- **What is expected**
Return the text of every item below verbatim, line for line, and omit the pictures.

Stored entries
--*--
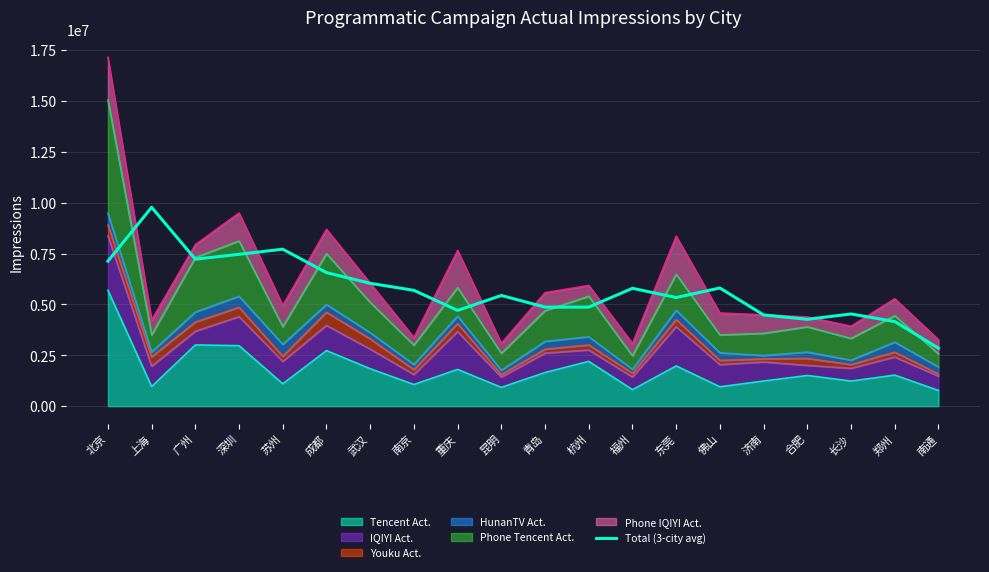

What is the ratio of the value at 佛山 to the value at 广州?

0.8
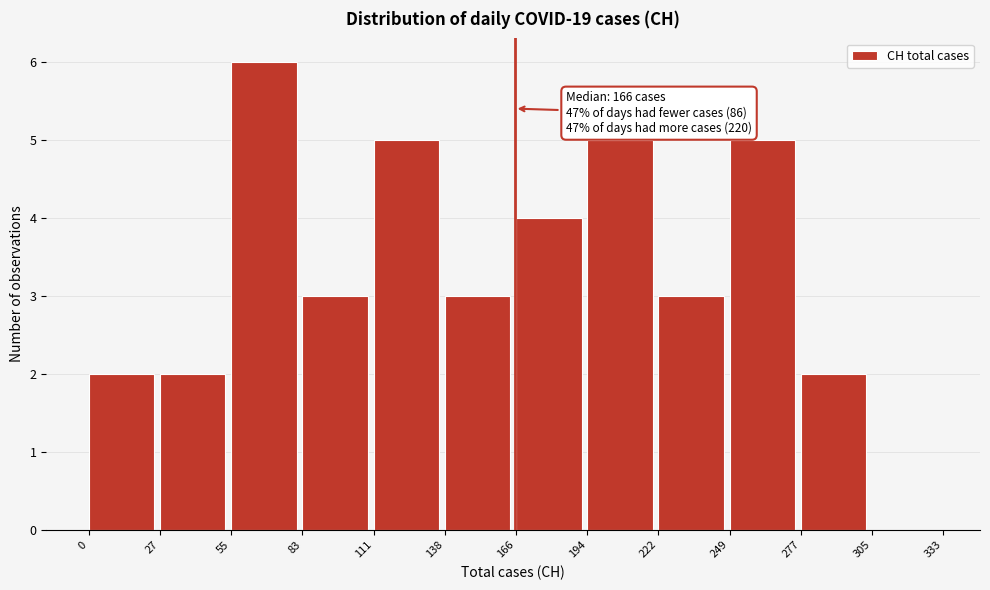

Over which range of the x-axis is the bar tallest?

55 to 83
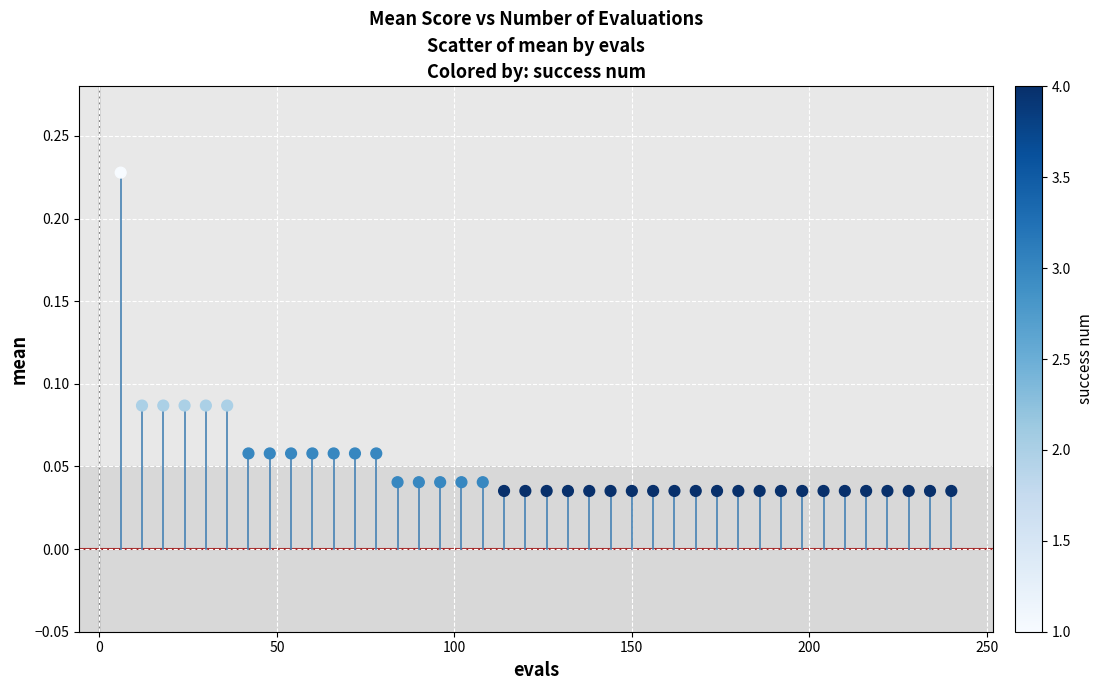

What is the range of X values (max minus min)?

234.0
--*--
- **Output**
What is the ratio of the value at 佛山 to the value at 广州?

0.8

Over which range of the x-axis is the bar tallest?

55 to 83

What is the range of X values (max minus min)?

234.0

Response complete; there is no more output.